The evening began with an introduction from Manchester 2020 Chairperson Brian Keefe. He spoke to the nearly-full cafeteria at Burr and Burton, thanking the community for coming out and introducing the four chairpersons of the task forces.
"I promised all these chairs that they would get a lot of support from people, and that their job is not to do all the work," said Keefe of the role of the Community Chairs. "Their job is not to do all the thinking, that they are to lead the teams."
Following a short address from Paul Costello, the executive director of the Vermont Council on Rural Development, which helped organize the "Community Visit," the crowd broke into its smaller four task forces.
John Muise, Regional Coordinator the USDA Rural Development, Peter Espenshade, the Vice President for Community Philanthropy at Vermont Community Foundation, and Richard Amore, from the Agency of Commerce and Community Development, help facilitate the Riverwalk Task Force, the largest task force of the evening.
The group is being led by Bill Laberge, a local furniture maker. He has already spoken to some adjoining property owners, and while they will not be able to utilize the land on which the bowling alley sits, other surrounding property owners were "more than delighted" to work with them.
The next steps involve deciding on a governing body and ownership of the committee and the Riverwalk itself. Then, defining their design and vision, analyzing the existing structures and land, and identifying partnerships and stakeholders.
Down the hallway, the higher education task force was meeting. Costello served as community chair in Hyatt's absence. The group was fired up and passionate about their topic, throwing ideas and visions out in rapid succession.
Their main focus during the meeting was on what kind of education they wanted to provide at their potential place of higher learning. Some members thought that they should cater to what the businesses in Manchester would need, or what would best fit into the community.
However, others thought that the proposed school should pave the way for a new kind of learning in the community, to perhaps make a school that would draw others into Manchester for things that are not available in the other area schools.
They settled the discussion by proposing an action step that involved surveying the surrounding businesses and schools to determine exactly what students and business owners would want out of an institute of higher learning.
About 20 people attended the break-out session for the task force interested in forming a committee around helping develop a business incubator.

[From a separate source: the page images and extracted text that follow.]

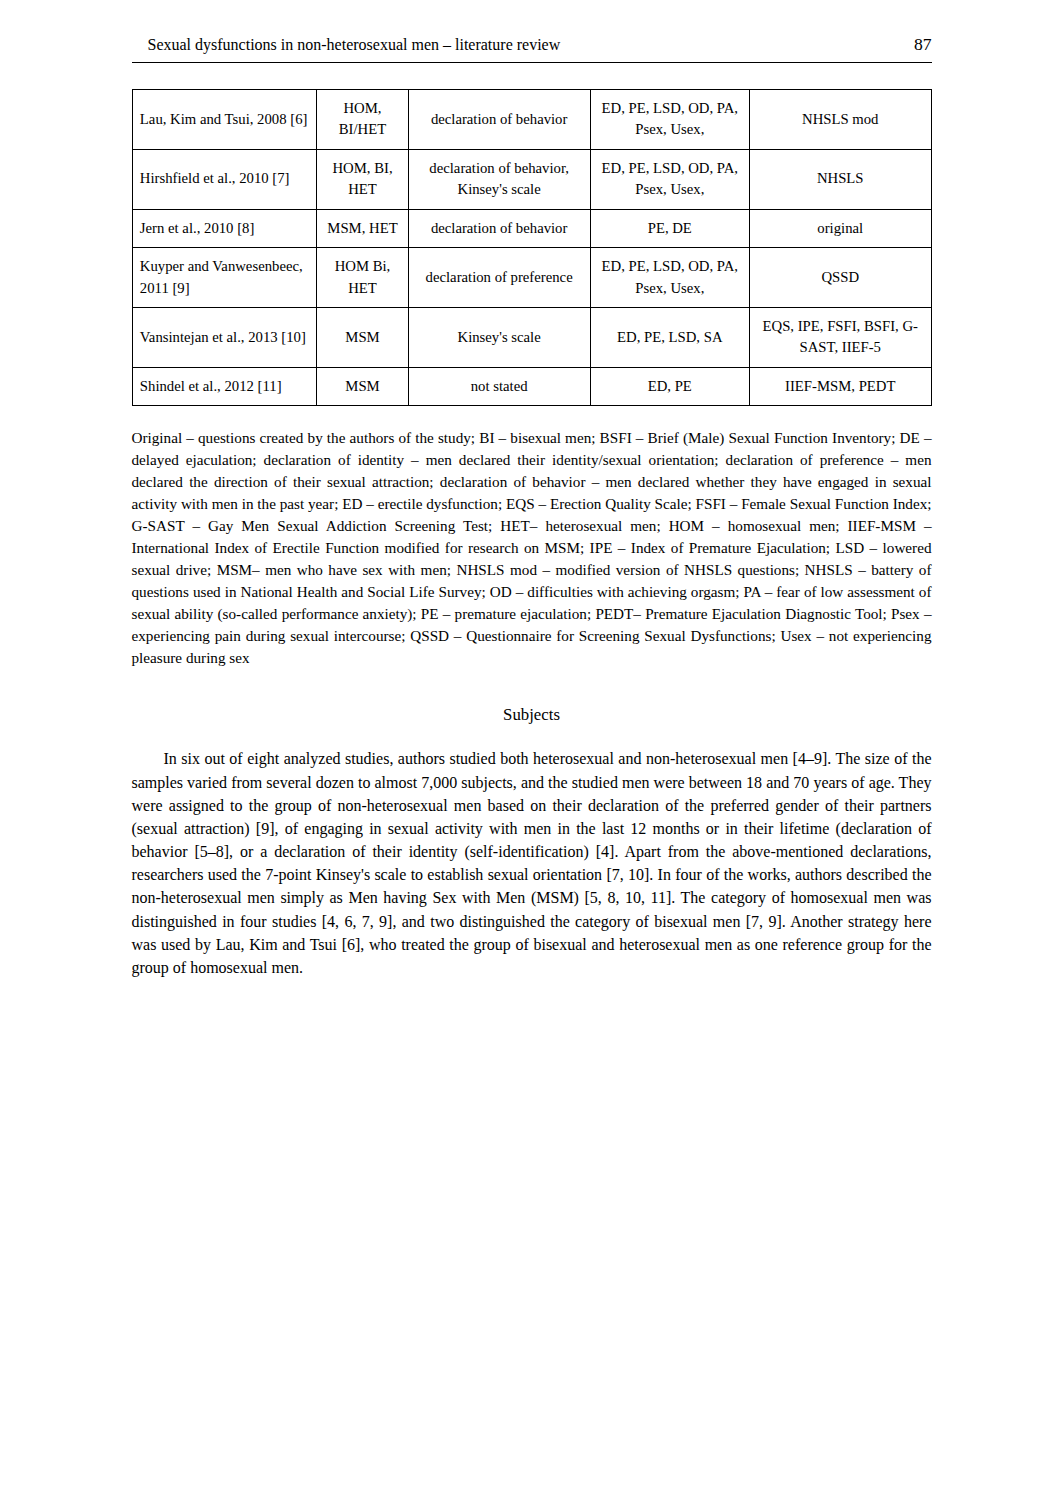Sexual dysfunctions in non-heterosexual men – literature review
87
| Lau, Kim and Tsui, 2008 [6] | HOM, BI/HET | declaration of behavior | ED, PE, LSD, OD, PA, Psex, Usex, | NHSLS mod |
| Hirshfield et al., 2010 [7] | HOM, BI, HET | declaration of behavior, Kinsey's scale | ED, PE, LSD, OD, PA, Psex, Usex, | NHSLS |
| Jern et al., 2010 [8] | MSM, HET | declaration of behavior | PE, DE | original |
| Kuyper and Vanwesenbeec, 2011 [9] | HOM Bi, HET | declaration of preference | ED, PE, LSD, OD, PA, Psex, Usex, | QSSD |
| Vansintejan et al., 2013 [10] | MSM | Kinsey's scale | ED, PE, LSD, SA | EQS, IPE, FSFI, BSFI, G-SAST, IIEF-5 |
| Shindel et al., 2012 [11] | MSM | not stated | ED, PE | IIEF-MSM, PEDT |
Original – questions created by the authors of the study; BI – bisexual men; BSFI – Brief (Male) Sexual Function Inventory; DE – delayed ejaculation; declaration of identity – men declared their identity/sexual orientation; declaration of preference – men declared the direction of their sexual attraction; declaration of behavior – men declared whether they have engaged in sexual activity with men in the past year; ED – erectile dysfunction; EQS – Erection Quality Scale; FSFI – Female Sexual Function Index; G-SAST – Gay Men Sexual Addiction Screening Test; HET– heterosexual men; HOM – homosexual men; IIEF-MSM – International Index of Erectile Function modified for research on MSM; IPE – Index of Premature Ejaculation; LSD – lowered sexual drive; MSM– men who have sex with men; NHSLS mod – modified version of NHSLS questions; NHSLS – battery of questions used in National Health and Social Life Survey; OD – difficulties with achieving orgasm; PA – fear of low assessment of sexual ability (so-called performance anxiety); PE – premature ejaculation; PEDT– Premature Ejaculation Diagnostic Tool; Psex – experiencing pain during sexual intercourse; QSSD – Questionnaire for Screening Sexual Dysfunctions; Usex – not experiencing pleasure during sex
Subjects
In six out of eight analyzed studies, authors studied both heterosexual and non-heterosexual men [4–9]. The size of the samples varied from several dozen to almost 7,000 subjects, and the studied men were between 18 and 70 years of age. They were assigned to the group of non-heterosexual men based on their declaration of the preferred gender of their partners (sexual attraction) [9], of engaging in sexual activity with men in the last 12 months or in their lifetime (declaration of behavior [5–8], or a declaration of their identity (self-identification) [4]. Apart from the above-mentioned declarations, researchers used the 7-point Kinsey's scale to establish sexual orientation [7, 10]. In four of the works, authors described the non-heterosexual men simply as Men having Sex with Men (MSM) [5, 8, 10, 11]. The category of homosexual men was distinguished in four studies [4, 6, 7, 9], and two distinguished the category of bisexual men [7, 9]. Another strategy here was used by Lau, Kim and Tsui [6], who treated the group of bisexual and heterosexual men as one reference group for the group of homosexual men.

The incubator would in theory be a building somewhere in the downtown core area of Manchester, configured to allow for a variety of different types of possible small and creative businesses. Such businesses might include those broadly defined as in the arts, technology, manufacturing or food products or food services, according to a printed description of the task force circulated before the meeting.
The idea would involve providing some common, shared space and business infrastructure, solo entrepreneurs, or small groups of them, might be able to launch products and services without being crushed by excessive overhead costs - such as rent - that would throttle their initiatives before they gain market acceptance. The incubator could seed next-generation business development in downtown Manchester and attract young creative entrepreneurs and their families to the area, the document stated.
The group's discussion was led by Patricia Coates, who is the state director for congressman Peter Welch. The task force chairman is John Conte, a marketing and communications specialist with the Temblor Creative Group.
In its 90 minute discussion, the group explored the issues around decide what types of services the incubator should provide and identifying how it might connect with businesspeople who might be interested in growing their business through affiliating with such as incubator.
The group heard from Chuck Colvin of Poultney, who ran a printing company there for 40 years and then converted his building into an incubator space which has been highly successful, he said.
Next door on the second floor of the Rowland Center, another group interested in sparking interest around developing the area around becoming a center for biking also explored the issues involved in that. Their group selected Ellen Ecker Ogden as the chairwoman, and was facilitated by Greg Brown, a former director of the Chittenden County Regional Planning Commission.
A task force advancing Manchester as a biking center could also create a major bike path linking the downtown and the village with destination points in Manchester and other regional town centers, according to the description of the meeting handed out before the task force convened. The group developed several "action items" for further discussion at its next meeting, which included things like placing bike racks in strategic locations, developing a bike share system and other local infrastructure to support biking.
By 8 p.m., all of the Task Forces had convened back in the cafeteria to present their action plans to the other groups. Every group mentioned in their plans and discussions the idea of communicating with the other Task Forces to try and combine certain aspects of their plans. The Riverwalk group suggested connecting the Biking Destination's routes into their plans, and the Higher Education group considered discussing with the Small Business Incubators to find a correlation between what majors and what businesses they want to attract.
A final report summarizing the discussions over the course of the three month- long Community Visit is in the works and will be submitted soon, Costello said as the meeting closed.